On Crete, Baker was assigned to the battalion's D Company. He participated in the various defensive actions around Maleme airfield when the Germans launched their attack. Withdrawing from Maleme, Baker led a mixed force of men including infantry from 20th Battalion in an attack to recapture a bridge held by the Germans, but was repulsed. He was later appointed commander of A Company, and was wounded in defending a German counterattack. He led a party of walking wounded to an embarkation point from where they were evacuated to Egypt on 31 May.

====Egypt====
After recuperating from his wounds, Baker was appointed to command of a company in 25th Battalion, then engaged in the North African Campaign along with the rest of the 2nd New Zealand Division. However, in May 1942, he rejoined the 28th Battalion as its second in command, having been promoted to major. The following month, the battalion was engaged in fighting with the Afrika Corps as it attacked into Egypt. The battalion's commanding officer was killed during an artillery barrage on 12 July, elevating Baker to command.

Promoted to temporary lieutenant colonel, Baker withdrew the battalion behind the lines for a brief period of recuperation. Returning to the front lines on 18 July, the battalion manned defensive positions in anticipation of a German attack. In August, it was tasked with carrying out a raid for prisoners and Baker took personal responsibility for reconnoitering the route and objective for the raid, which proved to be a success. It was the first offensive operation conducted by a unit of the Eighth Army since the then Lieutenant General Bernard Montgomery assumed command, and he sent a message of congratulations on the successful execution of the raid.

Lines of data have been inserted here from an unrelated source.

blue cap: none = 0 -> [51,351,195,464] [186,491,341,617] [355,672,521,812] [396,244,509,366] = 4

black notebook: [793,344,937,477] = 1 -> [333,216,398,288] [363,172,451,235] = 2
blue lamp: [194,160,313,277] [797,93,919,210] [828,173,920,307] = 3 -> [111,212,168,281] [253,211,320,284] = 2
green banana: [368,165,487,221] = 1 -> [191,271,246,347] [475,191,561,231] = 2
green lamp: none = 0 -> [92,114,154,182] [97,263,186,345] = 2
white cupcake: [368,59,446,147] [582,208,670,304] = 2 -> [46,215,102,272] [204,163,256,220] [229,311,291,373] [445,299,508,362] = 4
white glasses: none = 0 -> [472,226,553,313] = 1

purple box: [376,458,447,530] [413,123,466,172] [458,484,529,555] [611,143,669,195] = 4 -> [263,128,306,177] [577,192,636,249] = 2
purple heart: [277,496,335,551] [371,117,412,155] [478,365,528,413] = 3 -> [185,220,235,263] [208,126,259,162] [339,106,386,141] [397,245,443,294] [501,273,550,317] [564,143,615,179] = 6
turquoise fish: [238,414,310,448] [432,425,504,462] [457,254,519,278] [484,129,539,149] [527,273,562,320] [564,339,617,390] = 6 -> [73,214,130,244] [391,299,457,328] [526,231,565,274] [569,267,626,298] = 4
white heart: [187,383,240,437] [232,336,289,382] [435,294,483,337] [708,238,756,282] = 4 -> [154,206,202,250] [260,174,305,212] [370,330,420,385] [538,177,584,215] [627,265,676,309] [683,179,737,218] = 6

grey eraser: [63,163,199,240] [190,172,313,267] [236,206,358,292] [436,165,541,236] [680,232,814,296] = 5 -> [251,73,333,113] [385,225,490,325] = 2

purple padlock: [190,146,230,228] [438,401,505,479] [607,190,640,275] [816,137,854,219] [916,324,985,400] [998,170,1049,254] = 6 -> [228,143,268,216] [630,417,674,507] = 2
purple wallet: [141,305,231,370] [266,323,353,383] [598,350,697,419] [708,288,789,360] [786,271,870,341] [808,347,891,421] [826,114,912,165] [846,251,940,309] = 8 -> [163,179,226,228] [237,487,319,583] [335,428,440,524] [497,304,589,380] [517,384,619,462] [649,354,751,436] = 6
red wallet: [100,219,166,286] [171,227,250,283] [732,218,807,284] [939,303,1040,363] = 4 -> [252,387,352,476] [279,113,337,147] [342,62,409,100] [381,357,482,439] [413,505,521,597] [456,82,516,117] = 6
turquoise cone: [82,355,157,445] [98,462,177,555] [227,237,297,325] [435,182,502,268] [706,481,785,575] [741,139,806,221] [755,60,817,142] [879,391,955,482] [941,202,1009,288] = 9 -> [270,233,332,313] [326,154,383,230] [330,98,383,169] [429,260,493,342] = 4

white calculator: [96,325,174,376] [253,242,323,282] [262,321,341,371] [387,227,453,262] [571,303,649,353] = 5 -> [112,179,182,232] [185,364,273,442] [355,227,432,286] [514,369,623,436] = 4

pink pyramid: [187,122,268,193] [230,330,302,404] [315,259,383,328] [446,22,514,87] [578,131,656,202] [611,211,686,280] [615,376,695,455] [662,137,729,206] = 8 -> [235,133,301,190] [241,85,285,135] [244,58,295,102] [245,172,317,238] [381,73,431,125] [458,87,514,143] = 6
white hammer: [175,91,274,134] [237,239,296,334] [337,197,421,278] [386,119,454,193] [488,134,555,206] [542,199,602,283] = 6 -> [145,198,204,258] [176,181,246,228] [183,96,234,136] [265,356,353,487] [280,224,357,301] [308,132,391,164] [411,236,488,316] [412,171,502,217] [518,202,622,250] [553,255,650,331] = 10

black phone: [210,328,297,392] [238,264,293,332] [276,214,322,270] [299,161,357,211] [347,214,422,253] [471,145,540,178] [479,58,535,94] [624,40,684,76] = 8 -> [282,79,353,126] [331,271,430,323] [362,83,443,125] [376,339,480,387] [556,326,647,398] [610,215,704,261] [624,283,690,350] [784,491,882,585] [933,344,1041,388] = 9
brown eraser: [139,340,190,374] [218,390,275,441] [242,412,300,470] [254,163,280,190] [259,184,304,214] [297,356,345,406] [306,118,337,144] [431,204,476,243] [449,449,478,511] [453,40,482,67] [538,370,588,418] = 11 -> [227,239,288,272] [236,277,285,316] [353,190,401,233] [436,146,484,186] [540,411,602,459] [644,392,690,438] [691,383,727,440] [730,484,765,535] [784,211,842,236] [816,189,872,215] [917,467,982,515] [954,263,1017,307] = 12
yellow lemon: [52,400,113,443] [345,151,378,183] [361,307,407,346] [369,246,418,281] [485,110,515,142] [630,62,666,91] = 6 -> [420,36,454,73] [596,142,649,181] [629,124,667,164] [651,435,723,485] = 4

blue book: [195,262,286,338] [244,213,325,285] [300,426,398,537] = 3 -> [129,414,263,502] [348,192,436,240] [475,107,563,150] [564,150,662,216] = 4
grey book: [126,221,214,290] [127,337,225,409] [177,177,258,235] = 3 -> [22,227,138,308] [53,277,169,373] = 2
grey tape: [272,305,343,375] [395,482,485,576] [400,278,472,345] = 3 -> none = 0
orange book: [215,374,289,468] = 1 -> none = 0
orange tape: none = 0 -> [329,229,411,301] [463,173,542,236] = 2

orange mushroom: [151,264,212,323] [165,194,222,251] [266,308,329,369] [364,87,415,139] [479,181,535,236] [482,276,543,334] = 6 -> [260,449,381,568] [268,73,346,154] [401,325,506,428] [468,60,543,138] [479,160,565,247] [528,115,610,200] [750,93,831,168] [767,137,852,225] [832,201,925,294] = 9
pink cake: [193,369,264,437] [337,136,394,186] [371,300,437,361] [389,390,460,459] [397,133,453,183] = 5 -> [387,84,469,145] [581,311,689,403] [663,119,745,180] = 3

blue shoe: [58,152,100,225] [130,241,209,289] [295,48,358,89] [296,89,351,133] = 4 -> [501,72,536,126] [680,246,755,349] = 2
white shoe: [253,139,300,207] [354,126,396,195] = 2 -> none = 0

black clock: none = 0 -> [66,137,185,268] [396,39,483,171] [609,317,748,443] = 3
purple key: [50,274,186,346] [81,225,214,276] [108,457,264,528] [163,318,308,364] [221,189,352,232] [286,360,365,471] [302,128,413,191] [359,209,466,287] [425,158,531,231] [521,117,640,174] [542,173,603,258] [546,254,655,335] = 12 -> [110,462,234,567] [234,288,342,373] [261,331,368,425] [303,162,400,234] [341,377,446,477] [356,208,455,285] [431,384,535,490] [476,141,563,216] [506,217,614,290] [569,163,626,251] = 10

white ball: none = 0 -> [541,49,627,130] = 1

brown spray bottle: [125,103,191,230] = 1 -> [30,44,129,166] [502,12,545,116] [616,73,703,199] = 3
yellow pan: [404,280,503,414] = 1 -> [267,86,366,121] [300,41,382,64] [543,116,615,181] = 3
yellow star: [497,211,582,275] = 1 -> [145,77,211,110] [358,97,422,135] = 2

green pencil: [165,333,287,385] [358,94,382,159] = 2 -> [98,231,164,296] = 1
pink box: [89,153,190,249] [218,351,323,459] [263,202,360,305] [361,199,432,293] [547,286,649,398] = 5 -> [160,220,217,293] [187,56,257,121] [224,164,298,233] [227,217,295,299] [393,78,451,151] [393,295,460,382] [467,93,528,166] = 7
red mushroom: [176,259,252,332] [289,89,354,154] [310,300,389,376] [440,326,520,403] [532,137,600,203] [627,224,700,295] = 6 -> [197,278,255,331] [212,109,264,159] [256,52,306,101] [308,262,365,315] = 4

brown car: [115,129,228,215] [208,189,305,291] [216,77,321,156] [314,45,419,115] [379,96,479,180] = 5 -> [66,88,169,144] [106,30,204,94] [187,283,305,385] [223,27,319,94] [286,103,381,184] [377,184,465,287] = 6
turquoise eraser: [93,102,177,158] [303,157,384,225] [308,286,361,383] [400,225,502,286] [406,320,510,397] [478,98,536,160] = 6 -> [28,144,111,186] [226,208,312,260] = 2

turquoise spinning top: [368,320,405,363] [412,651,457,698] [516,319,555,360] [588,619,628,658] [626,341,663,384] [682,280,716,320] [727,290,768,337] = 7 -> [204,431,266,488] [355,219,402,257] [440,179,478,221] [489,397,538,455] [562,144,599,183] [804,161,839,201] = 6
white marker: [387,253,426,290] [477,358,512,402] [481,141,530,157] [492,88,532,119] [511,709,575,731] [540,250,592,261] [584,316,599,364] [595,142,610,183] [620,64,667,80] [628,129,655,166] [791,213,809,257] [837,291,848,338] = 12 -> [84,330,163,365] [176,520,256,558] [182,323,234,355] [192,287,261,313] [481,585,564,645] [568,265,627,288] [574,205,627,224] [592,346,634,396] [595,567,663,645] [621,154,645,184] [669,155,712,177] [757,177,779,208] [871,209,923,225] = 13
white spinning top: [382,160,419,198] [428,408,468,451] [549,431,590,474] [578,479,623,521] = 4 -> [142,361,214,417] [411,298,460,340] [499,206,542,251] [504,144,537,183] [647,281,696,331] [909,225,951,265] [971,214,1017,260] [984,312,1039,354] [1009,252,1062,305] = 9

An attack on the Munassib Depression followed in late August. While the attack was successfully carried out and the objective seized, some elements of the battalion carried on the attack deeper into enemy lines. At one stage, it was feared that these elements would be cut off but Baker was able to withdraw his men to their proper positions. Once again, at the conclusion of the operation, the exploits of Baker's command were recognised.

The battalion then fought in the Second Battle of El Alamein. Initially used to mop up behind the two brigades bearing the brunt of the New Zealand attack, it was decided that the battalion would be used for Operation Supercharge. This attack, to be launched on 2 November, was designed to breach the German lines and establish a corridor through which British armour could break out from Alamein. His battalion subordinate to the British 151 Infantry Brigade for the operation, Baker was unhappy with the lack of detail in the planning of the operation. On arriving at the starting line for his unit, he found Australian units in the wrong positions and convinced their commanding brigadier to move them. Within minutes of the commencement of the attack, he was wounded in the face. His wounds, to his mouth and tongue, were serious and he was repatriated to New Zealand where he would spend nearly a year in extensive rehabilitation. His exploits as commander of the 28th Battalion were recognised with an award of the Distinguished Service Order, which was gazetted in 1944.

==Later life==
In November 1943, after recovering from his war wounds, Baker was appointed head of the newly formed Rehabilitation Department. The department was charged with establishing ex-servicemen and women into civilian life by providing them with finance, training and housing. Māori soldiers returning to New Zealand after service in the First World War had found rehabilitation policies at the time discriminated against them. Baker advocated and worked for equal treatment for Pākehā (people of European descent) and Māori soldiers returning from the Second World War, setting up a dedicated committee for Māori. Despite the department being amalgamated into the Department of Internal Affairs in 1954, he continued in his rehabilitation role. He was also a Public Services Commissioner from September 1954 until his death in 1958 from a heart attack. He is buried in the servicemen's section of Wellington's Karori Cemetery.